Salmon Roe, also known as Salmon Caviar or Ikura, is the ripe internal egg masses or recently released external egg masses of Salmon. It is eaten as seafood, either cooked in as an ingredient or eaten raw as a form of caviar, which is considered a delicacy. Salmon Roe can be fairly expensive, so it’s important to make sure it doesn’t go to waste.
Salmon Roe in a sealed container can last in the refrigerator for up to a year. However, if you have opened the container it should be consumed within 3 days. Frozen caviar that has been thawed should be used within 10 days, and should not be refrozen.
Can You Freeze Salmon Roe?
Salmon roe can indeed be put in the freezer, but it’s important to note that it is likely to alter the taste and texture. If you are purchasing fresh salmon roe and plan on putting it into the freezer, you should plan to do so within a couple of days. To preserve the roe as much as you can, there is a delicate process to follow to get the best results.
Start by gently rinsing the salmon roe in a colander and allowing all excess moisture to drain. Once it’s mostly dry, salt it with odorless olive oil. There is no need to stir, simply shake the roe around a bit to get it nicely coated. The oil will help preserve the shape and feel of the eggs while they are being frozen. Once salted, place them in a glass air-tight container. It’s important to never use metal because it can cause the roe to oxidize and taste metallic, and not even worth saving. This is the same reason you never see people eating caviar with metal spoons.
Once the salmon roe has been sealed in the air-tight container, place it in the back of the freezer where it can stay for up to a year, as long as the temperature doesn’t fluctuate too much. Keeping it at around 0°F should do the trick. Once you decide to defrost your salmon roe, you can not re-freeze it. Not only does it deplete the roe of all beneficial vitamins, and change the texture, it can also be dangerous.
How is Salmon Roe Collected?
There are two ways you can collect salmon roe, one way they are alive, and the other they are killed before the collecting takes place. When a salmon is going to be killed for caviar, the rest of the fish does not go to waste. Salmon is relatively expensive in and of itself, so any females killed for caviar would be sold for their meat like any other.
Luckily, in modern times, it’s a relatively painless process for the fish. They are placed into cool water and generally rendered unconscious. The fishermen then use a cesarian-type method to remove the eggs, which must be removed immediately to avoid the carcass releasing a harmful chemical that renders the eggs inedible.

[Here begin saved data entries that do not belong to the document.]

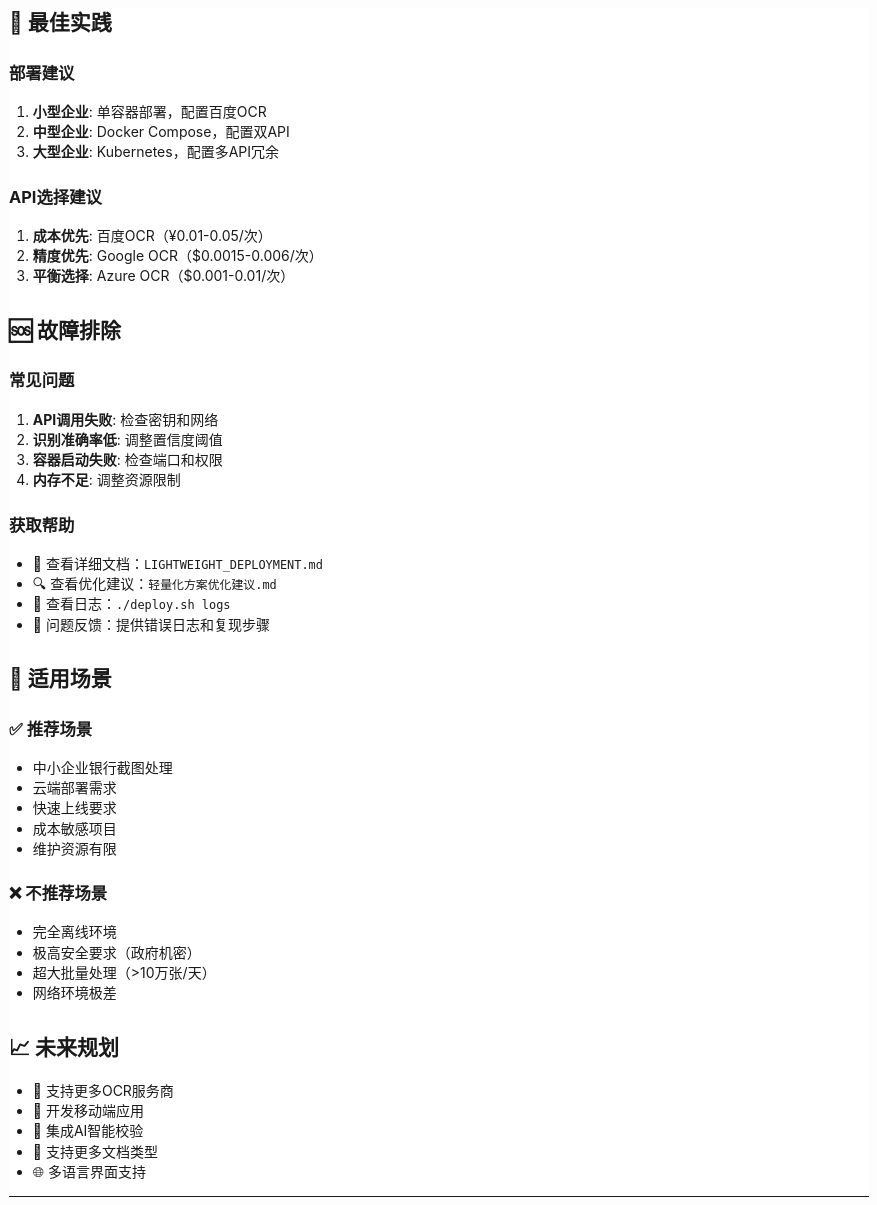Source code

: ## 🌟 最佳实践

### 部署建议
1. **小型企业**: 单容器部署，配置百度OCR
2. **中型企业**: Docker Compose，配置双API
3. **大型企业**: Kubernetes，配置多API冗余

### API选择建议
1. **成本优先**: 百度OCR（¥0.01-0.05/次）
2. **精度优先**: Google OCR（$0.0015-0.006/次）
3. **平衡选择**: Azure OCR（$0.001-0.01/次）

## 🆘 故障排除

### 常见问题
1. **API调用失败**: 检查密钥和网络
2. **识别准确率低**: 调整置信度阈值
3. **容器启动失败**: 检查端口和权限
4. **内存不足**: 调整资源限制

### 获取帮助
- 📖 查看详细文档：`LIGHTWEIGHT_DEPLOYMENT.md`
- 🔍 查看优化建议：`轻量化方案优化建议.md`
- 📝 查看日志：`./deploy.sh logs`
- 🐛 问题反馈：提供错误日志和复现步骤

## 🎯 适用场景

### ✅ 推荐场景
- 中小企业银行截图处理
- 云端部署需求
- 快速上线要求
- 成本敏感项目
- 维护资源有限

### ❌ 不推荐场景
- 完全离线环境
- 极高安全要求（政府机密）
- 超大批量处理（>10万张/天）
- 网络环境极差

## 📈 未来规划

- 🔮 支持更多OCR服务商
- 📱 开发移动端应用
- 🤖 集成AI智能校验
- 🔗 支持更多文档类型
- 🌐 多语言界面支持

---
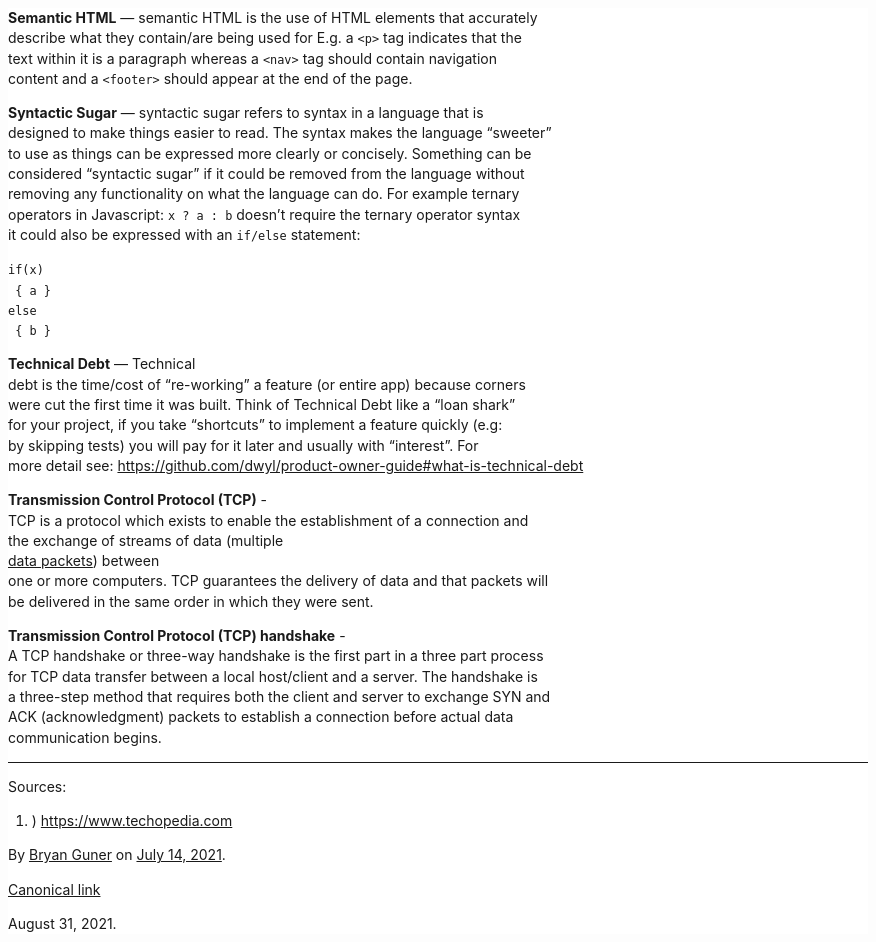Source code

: **Semantic HTML** — semantic HTML is the use of HTML elements that accurately  
describe what they contain/are being used for E.g. a `<p>` tag indicates that the  
text within it is a paragraph whereas a `<nav>` tag should contain navigation  
content and a `<footer>` should appear at the end of the page.

**Syntactic Sugar** — syntactic sugar refers to syntax in a language that is  
designed to make things easier to read. The syntax makes the language “sweeter”  
to use as things can be expressed more clearly or concisely. Something can be  
considered “syntactic sugar” if it could be removed from the language without  
removing any functionality on what the language can do. For example ternary  
operators in Javascript: `x ? a : b` doesn’t require the ternary operator syntax  
it could also be expressed with an `if/else` statement:

    if(x)
     { a }
    else
     { b }

**Technical Debt** — Technical  
debt is the time/cost of “re-working” a feature (or entire app) because corners  
were cut the first time it was built. Think of Technical Debt like a “loan shark”  
for your project, if you take “shortcuts” to implement a feature quickly (e.g:  
by skipping tests) you will pay for it later and usually with “interest”. For  
more detail see: <a href="https://github.com/dwyl/product-owner-guide#what-is-technical-debt" class="markup--anchor markup--p-anchor">https://github.com/dwyl/product-owner-guide#what-is-technical-debt</a>

**Transmission Control Protocol (TCP)** -  
TCP is a protocol which exists to enable the establishment of a connection and  
the exchange of streams of data (multiple  
<a href="https://www.techopedia.com/definition/6751/data-packet" class="markup--anchor markup--p-anchor">data packets</a>) between  
one or more computers. TCP guarantees the delivery of data and that packets will  
be delivered in the same order in which they were sent.

**Transmission Control Protocol (TCP) handshake** -  
A TCP handshake or three-way handshake is the first part in a three part process  
for TCP data transfer between a local host/client and a server. The handshake is  
a three-step method that requires both the client and server to exchange SYN and  
ACK (acknowledgment) packets to establish a connection before actual data  
communication begins.

------------------------------------------------------------------------

Sources:

1.  <span id="8d0d">) <a href="https://www.techopedia.com/definition/10339/three-way-handshake" class="markup--anchor markup--li-anchor">https://www.techopedia.com</a></span>

By <a href="https://medium.com/@bryanguner" class="p-author h-card">Bryan Guner</a> on [July 14, 2021](https://medium.com/p/2066beae5e96).

<a href="https://medium.com/@bryanguner/web-developers-technical-glossary-2066beae5e96" class="p-canonical">Canonical link</a>

August 31, 2021.
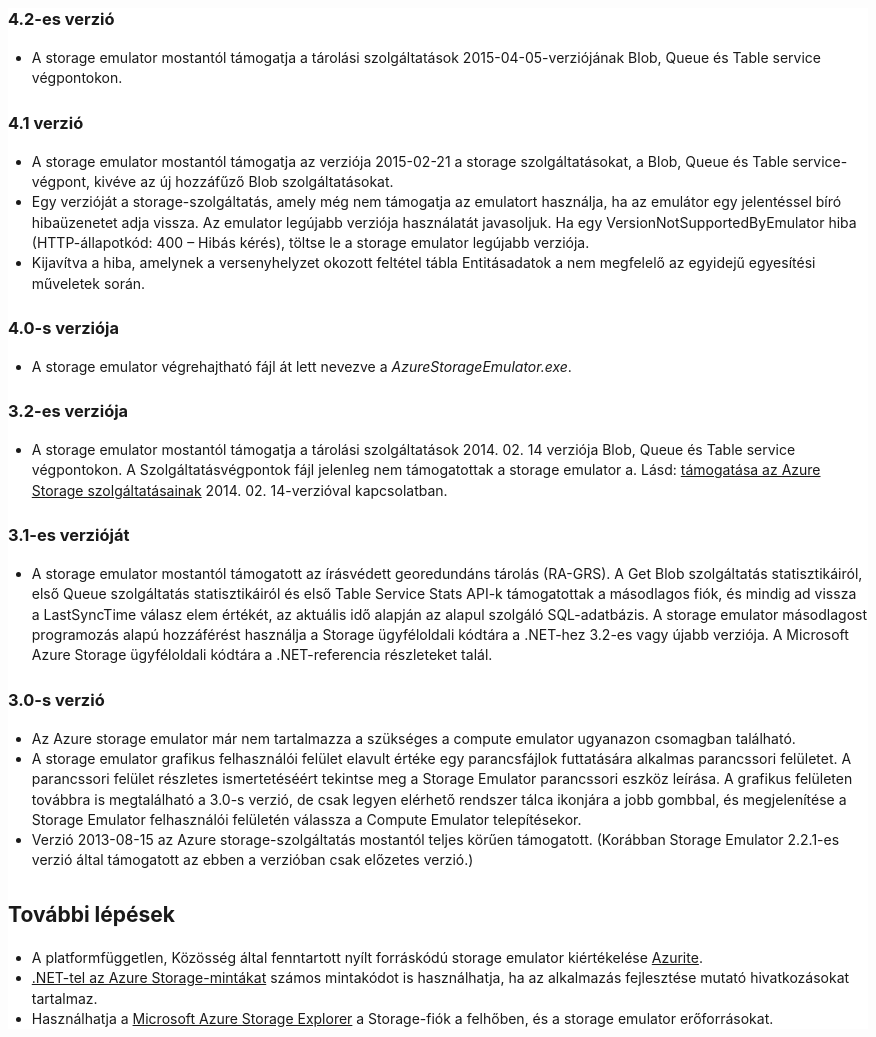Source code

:### <a name="version-42"></a>4.2-es verzió
* A storage emulator mostantól támogatja a tárolási szolgáltatások 2015-04-05-verziójának Blob, Queue és Table service végpontokon.

### <a name="version-41"></a>4.1 verzió
* A storage emulator mostantól támogatja az verziója 2015-02-21 a storage szolgáltatásokat, a Blob, Queue és Table service-végpont, kivéve az új hozzáfűző Blob szolgáltatásokat.
* Egy verzióját a storage-szolgáltatás, amely még nem támogatja az emulatort használja, ha az emulátor egy jelentéssel bíró hibaüzenetet adja vissza. Az emulator legújabb verziója használatát javasoljuk. Ha egy VersionNotSupportedByEmulator hiba (HTTP-állapotkód: 400 – Hibás kérés), töltse le a storage emulator legújabb verziója.
* Kijavítva a hiba, amelynek a versenyhelyzet okozott feltétel tábla Entitásadatok a nem megfelelő az egyidejű egyesítési műveletek során.

### <a name="version-40"></a>4.0-s verziója
* A storage emulator végrehajtható fájl át lett nevezve a *AzureStorageEmulator.exe*.

### <a name="version-32"></a>3.2-es verziója
* A storage emulator mostantól támogatja a tárolási szolgáltatások 2014. 02. 14 verziója Blob, Queue és Table service végpontokon. A Szolgáltatásvégpontok fájl jelenleg nem támogatottak a storage emulator a. Lásd: [támogatása az Azure Storage szolgáltatásainak](/rest/api/storageservices/Versioning-for-the-Azure-Storage-Services) 2014. 02. 14-verzióval kapcsolatban.

### <a name="version-31"></a>3.1-es verzióját
* A storage emulator mostantól támogatott az írásvédett georedundáns tárolás (RA-GRS). A Get Blob szolgáltatás statisztikáiról, első Queue szolgáltatás statisztikáiról és első Table Service Stats API-k támogatottak a másodlagos fiók, és mindig ad vissza a LastSyncTime válasz elem értékét, az aktuális idő alapján az alapul szolgáló SQL-adatbázis. A storage emulator másodlagost programozás alapú hozzáférést használja a Storage ügyféloldali kódtára a .NET-hez 3.2-es vagy újabb verziója. A Microsoft Azure Storage ügyféloldali kódtára a .NET-referencia részleteket talál.

### <a name="version-30"></a>3.0-s verzió
* Az Azure storage emulator már nem tartalmazza a szükséges a compute emulator ugyanazon csomagban található.
* A storage emulator grafikus felhasználói felület elavult értéke egy parancsfájlok futtatására alkalmas parancssori felületet. A parancssori felület részletes ismertetéséért tekintse meg a Storage Emulator parancssori eszköz leírása. A grafikus felületen továbbra is megtalálható a 3.0-s verzió, de csak legyen elérhető rendszer tálca ikonjára a jobb gombbal, és megjelenítése a Storage Emulator felhasználói felületén válassza a Compute Emulator telepítésekor.
* Verzió 2013-08-15 az Azure storage-szolgáltatás mostantól teljes körűen támogatott. (Korábban Storage Emulator 2.2.1-es verzió által támogatott az ebben a verzióban csak előzetes verzió.)

## <a name="next-steps"></a>További lépések

* A platformfüggetlen, Közösség által fenntartott nyílt forráskódú storage emulator kiértékelése [Azurite](https://github.com/arafato/azurite). 
* [.NET-tel az Azure Storage-mintákat](../storage-samples-dotnet.md) számos mintakódot is használhatja, ha az alkalmazás fejlesztése mutató hivatkozásokat tartalmaz.
* Használhatja a [Microsoft Azure Storage Explorer](http://storageexplorer.com) a Storage-fiók a felhőben, és a storage emulator erőforrásokat.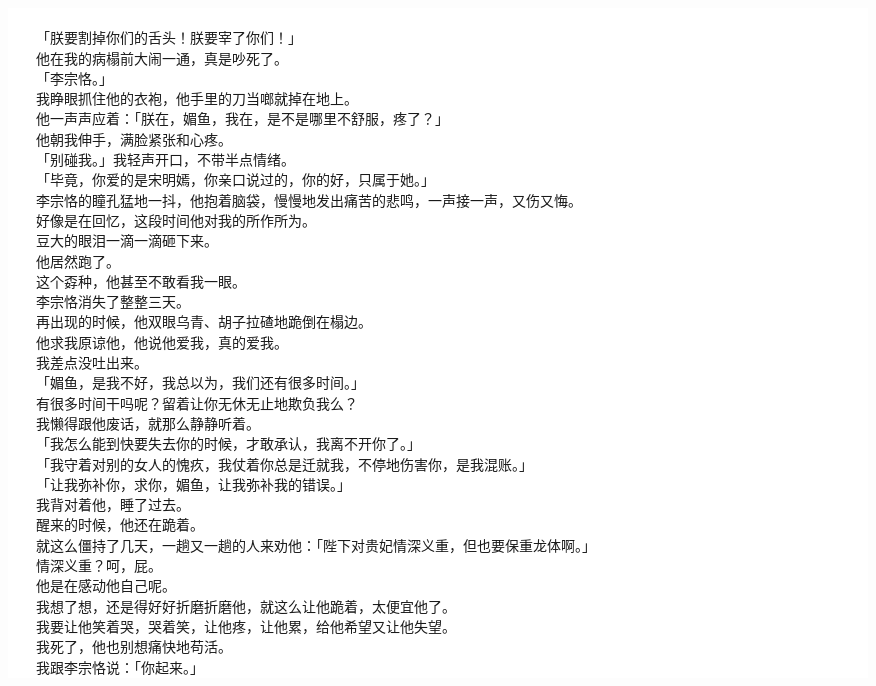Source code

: <br>   
&emsp;&emsp;「朕要割掉你们的舌头！朕要宰了你们！」  
<br>   
&emsp;&emsp;他在我的病榻前大闹一通，真是吵死了。  
<br>   
&emsp;&emsp;「李宗恪。」  
<br>   
&emsp;&emsp;我睁眼抓住他的衣袍，他手里的刀当啷就掉在地上。  
<br>   
&emsp;&emsp;他一声声应着：「朕在，媚鱼，我在，是不是哪里不舒服，疼了？」  
<br>   
&emsp;&emsp;他朝我伸手，满脸紧张和心疼。  
<br>   
&emsp;&emsp;「别碰我。」我轻声开口，不带半点情绪。  
<br>   
&emsp;&emsp;「毕竟，你爱的是宋明嫣，你亲口说过的，你的好，只属于她。」  
<br>   
&emsp;&emsp;李宗恪的瞳孔猛地一抖，他抱着脑袋，慢慢地发出痛苦的悲鸣，一声接一声，又伤又悔。  
<br>   
&emsp;&emsp;好像是在回忆，这段时间他对我的所作所为。  
<br>   
&emsp;&emsp;豆大的眼泪一滴一滴砸下来。  
<br>   
&emsp;&emsp;他居然跑了。  
<br>   
&emsp;&emsp;这个孬种，他甚至不敢看我一眼。  
<br>   
&emsp;&emsp;李宗恪消失了整整三天。  
<br>   
&emsp;&emsp;再出现的时候，他双眼乌青、胡子拉碴地跪倒在榻边。  
<br>   
&emsp;&emsp;他求我原谅他，他说他爱我，真的爱我。  
<br>   
&emsp;&emsp;我差点没吐出来。  
<br>   
&emsp;&emsp;「媚鱼，是我不好，我总以为，我们还有很多时间。」  
<br>   
&emsp;&emsp;有很多时间干吗呢？留着让你无休无止地欺负我么？  
<br>   
&emsp;&emsp;我懒得跟他废话，就那么静静听着。  
<br>   
&emsp;&emsp;「我怎么能到快要失去你的时候，才敢承认，我离不开你了。」  
<br>   
&emsp;&emsp;「我守着对别的女人的愧疚，我仗着你总是迁就我，不停地伤害你，是我混账。」  
<br>   
&emsp;&emsp;「让我弥补你，求你，媚鱼，让我弥补我的错误。」  
<br>   
&emsp;&emsp;我背对着他，睡了过去。  
<br>   
&emsp;&emsp;醒来的时候，他还在跪着。  
<br>   
&emsp;&emsp;就这么僵持了几天，一趟又一趟的人来劝他：「陛下对贵妃情深义重，但也要保重龙体啊。」  
<br>   
&emsp;&emsp;情深义重？呵，屁。  
<br>   
&emsp;&emsp;他是在感动他自己呢。  
<br>   
&emsp;&emsp;我想了想，还是得好好折磨折磨他，就这么让他跪着，太便宜他了。  
<br>   
&emsp;&emsp;我要让他笑着哭，哭着笑，让他疼，让他累，给他希望又让他失望。  
<br>   
&emsp;&emsp;我死了，他也别想痛快地苟活。  
<br>   
&emsp;&emsp;我跟李宗恪说：「你起来。」  
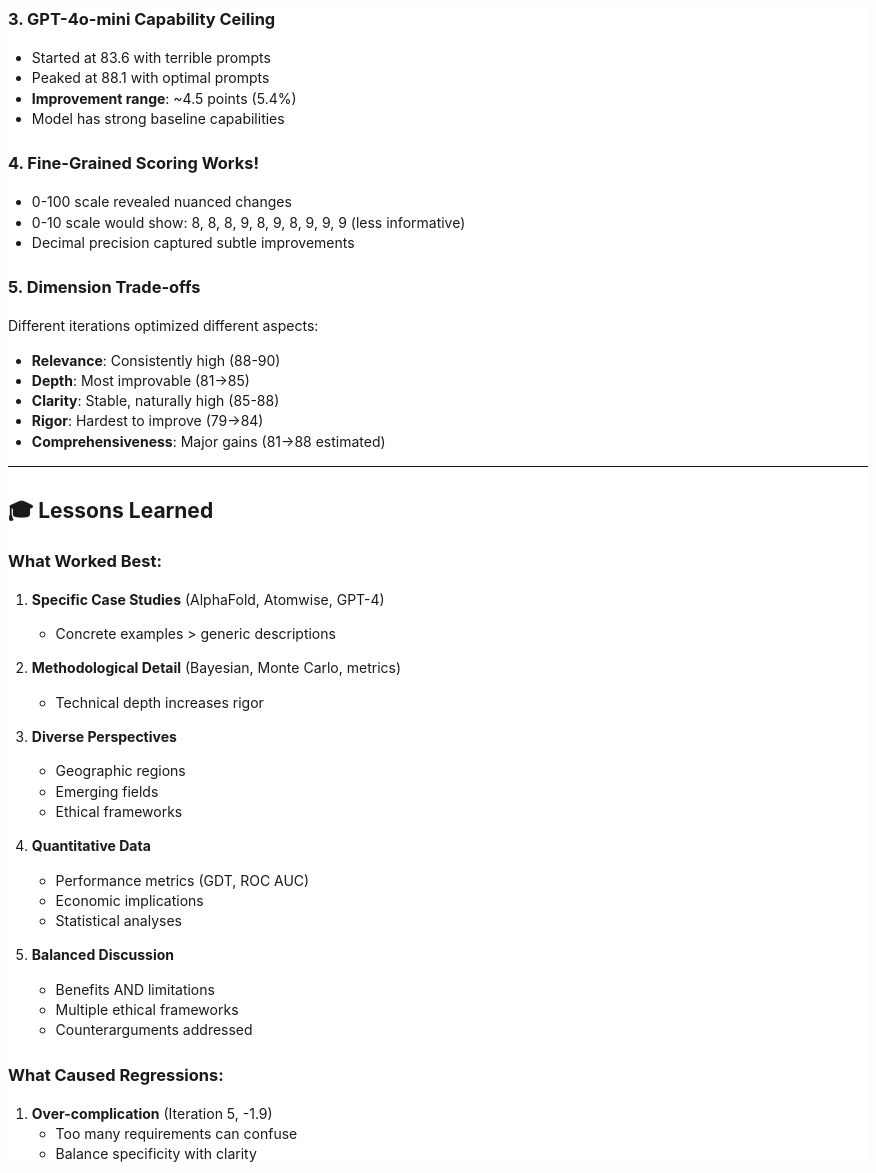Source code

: ### 3. **GPT-4o-mini Capability Ceiling**
- Started at 83.6 with terrible prompts
- Peaked at 88.1 with optimal prompts
- **Improvement range**: ~4.5 points (5.4%)
- Model has strong baseline capabilities

### 4. **Fine-Grained Scoring Works!**
- 0-100 scale revealed nuanced changes
- 0-10 scale would show: 8, 8, 8, 9, 8, 9, 8, 9, 9, 9 (less informative)
- Decimal precision captured subtle improvements

### 5. **Dimension Trade-offs**
Different iterations optimized different aspects:
- **Relevance**: Consistently high (88-90)
- **Depth**: Most improvable (81→85)
- **Clarity**: Stable, naturally high (85-88)
- **Rigor**: Hardest to improve (79→84)
- **Comprehensiveness**: Major gains (81→88 estimated)

---

## 🎓 Lessons Learned

### What Worked Best:

1. **Specific Case Studies** (AlphaFold, Atomwise, GPT-4)
   - Concrete examples > generic descriptions

2. **Methodological Detail** (Bayesian, Monte Carlo, metrics)
   - Technical depth increases rigor

3. **Diverse Perspectives**
   - Geographic regions
   - Emerging fields
   - Ethical frameworks

4. **Quantitative Data**
   - Performance metrics (GDT, ROC AUC)
   - Economic implications
   - Statistical analyses

5. **Balanced Discussion**
   - Benefits AND limitations
   - Multiple ethical frameworks
   - Counterarguments addressed

### What Caused Regressions:

1. **Over-complication** (Iteration 5, -1.9)
   - Too many requirements can confuse
   - Balance specificity with clarity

There is a way to “milk” salmon roe out without killing the fish, but, as you can imagine, it is a tedious and strangely intimate process. The fish are given an ultrasound to determine if it is the appropriate time to milk them and if so, are put under anesthesia. Then, a professional comes and either use a table or simply places the fish on their lap, providing slow, gentle strokes down the belly with enough pressure to coax out the roe. Yes, it’s definitely as weird as it sounds.
Some producers say that fish roe takes on the characteristics of its’s environment. This could mean that hand-milked salmon roe tastes better than some that might be cut out of a dead fish. Or, that happy and healthy farmed salmon make tastier roe than that of a stressed-out wild-caught fish.
The competition for who can come out with the best of the best in the world of caviar continues to rage on, but it really is just a matter of personal preference. The benefit of hand-milking salmon for their roe is that the fish is kept alive, happy, and healthy until it spawns again in another couple of years.
We’ve seen the tedious work that goes into collecting fish roe, and why it’s likely to be on the expensive end of the grocery spectrum. Proper storing of salmon roe can help ensure it doesn’t go to waste, and maintain its uniquely delicate taste and feel. Whether you keep it in the refrigerator, freezer, or are able to eat it all up before worrying about it going bad.
Salmon are Diadromous, which means they do well in both fresh and saltwater. While some populations are healthier than others, they are not considered endangered and are a fairly sustainable food source all over the world. Salmon Roe is just another great way for us to utilize this resource.